Power efficiency is poor as expected. Meh. That tiny chainsaw whacked off a few too many CUs.
But I did make an error: I was looking at the memory clock, not the GPU clock, when I thought the GPU was still running at 2.13GHz. I've done a bit more investigating, now that I'm more awake (it was a late night, again — typical GPU launch). With the slider at 40% (which gives a MHz number of something like 1048MHz), I got nearly the same mining performance as with the slider at 65% (1702MHz). Here are three screenshots, showing 40%, 50%, and 65% Max Frequency settings (but with advanced control ticked on so you can see the MHz values). This is with the Sapphire Nitro+, so the clocks are slightly higher than the reference card, but the performance is pretty similar (actually, the reference card was perhaps slightly faster at mining for some reason — only like 0.3MH/s, but still.)

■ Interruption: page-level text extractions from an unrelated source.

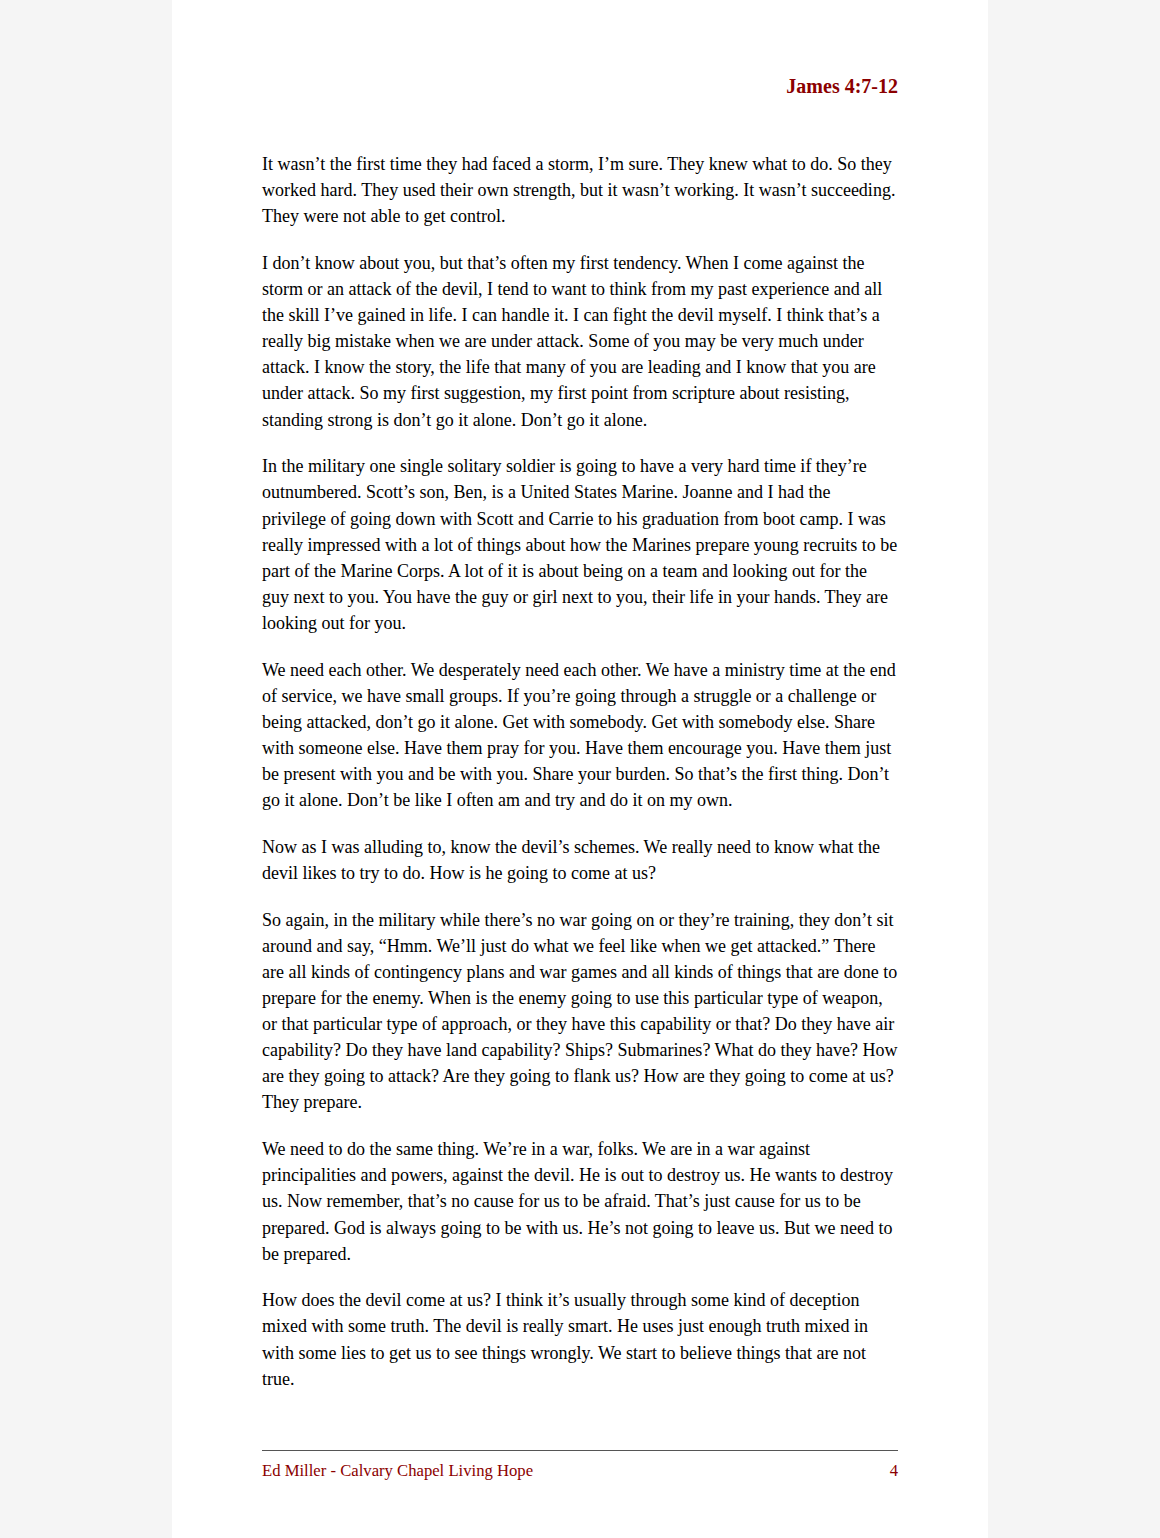James 4:7-12
It wasn’t the first time they had faced a storm, I’m sure. They knew what to do. So they worked hard. They used their own strength, but it wasn’t working. It wasn’t succeeding. They were not able to get control.
I don’t know about you, but that’s often my first tendency. When I come against the storm or an attack of the devil, I tend to want to think from my past experience and all the skill I’ve gained in life. I can handle it. I can fight the devil myself. I think that’s a really big mistake when we are under attack. Some of you may be very much under attack. I know the story, the life that many of you are leading and I know that you are under attack. So my first suggestion, my first point from scripture about resisting, standing strong is don’t go it alone. Don’t go it alone.
In the military one single solitary soldier is going to have a very hard time if they’re outnumbered. Scott’s son, Ben, is a United States Marine. Joanne and I had the privilege of going down with Scott and Carrie to his graduation from boot camp. I was really impressed with a lot of things about how the Marines prepare young recruits to be part of the Marine Corps. A lot of it is about being on a team and looking out for the guy next to you. You have the guy or girl next to you, their life in your hands. They are looking out for you.
We need each other. We desperately need each other. We have a ministry time at the end of service, we have small groups. If you’re going through a struggle or a challenge or being attacked, don’t go it alone. Get with somebody. Get with somebody else. Share with someone else. Have them pray for you. Have them encourage you. Have them just be present with you and be with you. Share your burden. So that’s the first thing. Don’t go it alone. Don’t be like I often am and try and do it on my own.
Now as I was alluding to, know the devil’s schemes. We really need to know what the devil likes to try to do. How is he going to come at us?
So again, in the military while there’s no war going on or they’re training, they don’t sit around and say, “Hmm. We’ll just do what we feel like when we get attacked.” There are all kinds of contingency plans and war games and all kinds of things that are done to prepare for the enemy. When is the enemy going to use this particular type of weapon, or that particular type of approach, or they have this capability or that? Do they have air capability? Do they have land capability? Ships? Submarines? What do they have? How are they going to attack? Are they going to flank us? How are they going to come at us? They prepare.
We need to do the same thing. We’re in a war, folks. We are in a war against principalities and powers, against the devil. He is out to destroy us. He wants to destroy us. Now remember, that’s no cause for us to be afraid. That’s just cause for us to be prepared. God is always going to be with us. He’s not going to leave us. But we need to be prepared.
How does the devil come at us? I think it’s usually through some kind of deception mixed with some truth. The devil is really smart. He uses just enough truth mixed in with some lies to get us to see things wrongly. We start to believe things that are not true.
Ed Miller - Calvary Chapel Living Hope 4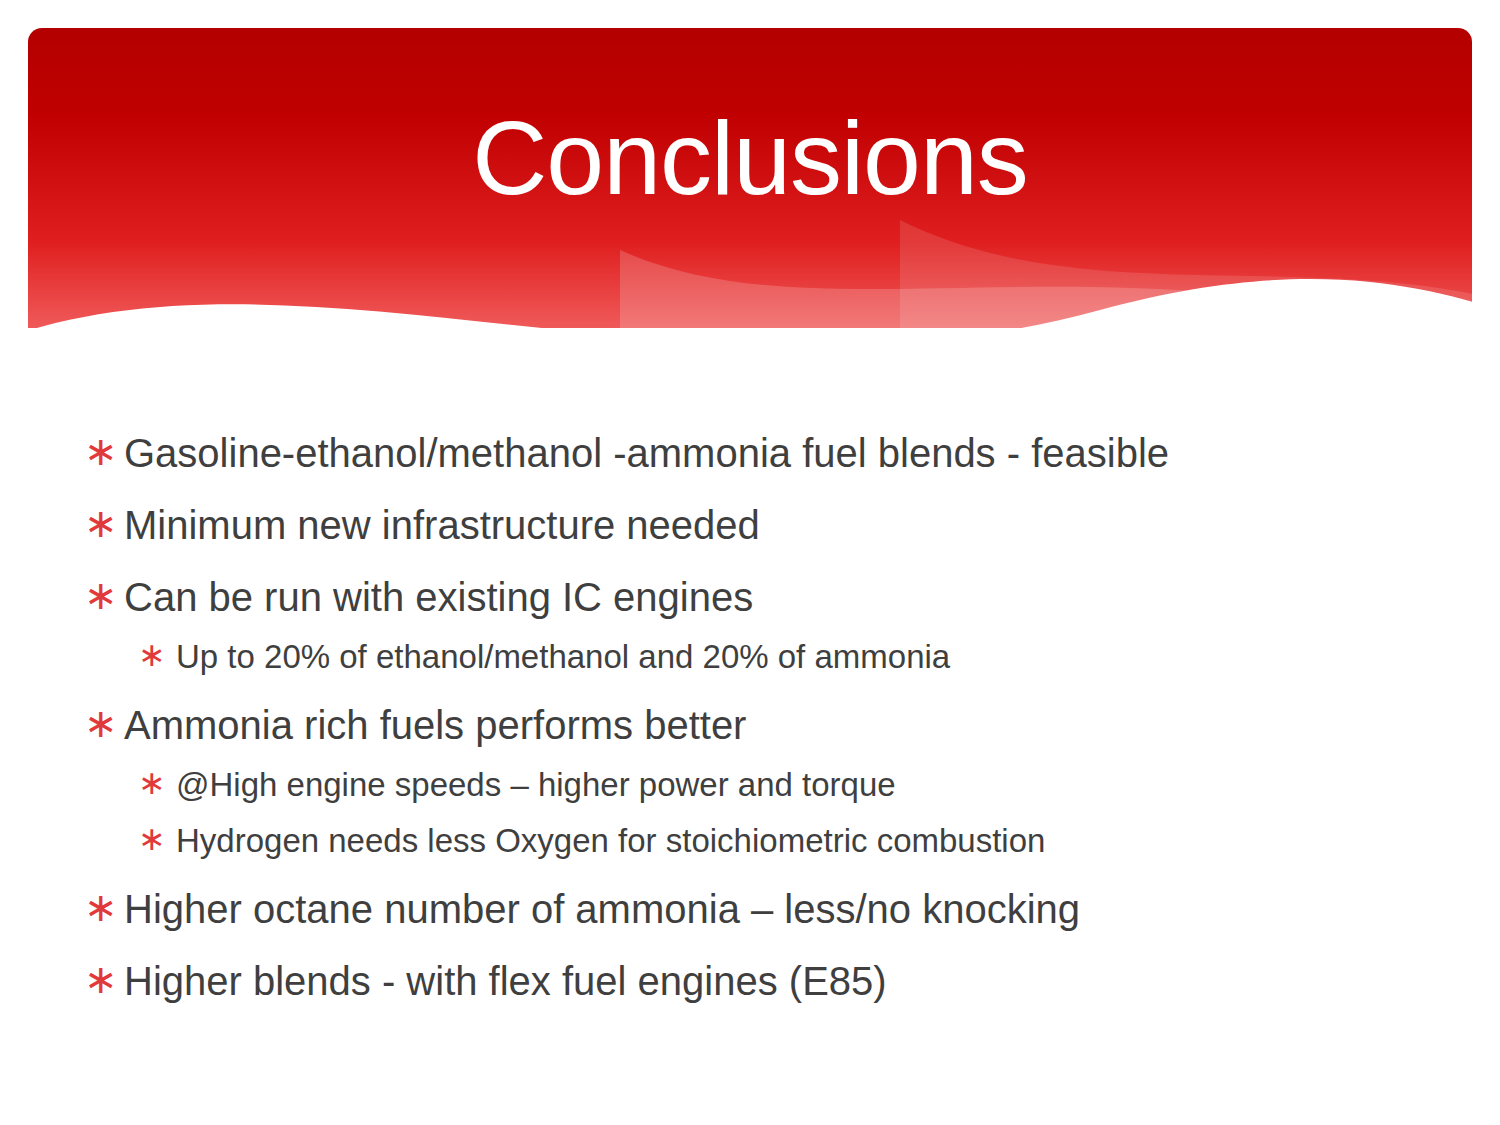Conclusions
Gasoline-ethanol/methanol -ammonia fuel blends - feasible
Minimum new infrastructure needed
Can be run with existing IC engines
Up to 20% of ethanol/methanol and 20% of ammonia
Ammonia rich fuels performs better
@High engine speeds – higher power and torque
Hydrogen needs less Oxygen for stoichiometric combustion
Higher octane number of ammonia – less/no knocking
Higher blends - with flex fuel engines (E85)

I've updated the text to remove the note about the max frequency not appearing to work properly. It does, my bad, the description of the tuned settings was and is still correct: 50% Max Freq, 112% power, 2150MHz GDDR6, slightly steeper fan curve, 115-120W.
My 1070 is now worth double what I paid for it. I'm going to sell it this weekend and forget about AAA gaming for the rest of the year. Plenty of indie games get by happily with lower-end GPUs or iGPs.
Yeah, that would be swell.
What I seriously want to do is just checkout with 1 GPU without the GPU being ripped out of my cart mid-checkout or the vendor cancelling the order after it's been placed.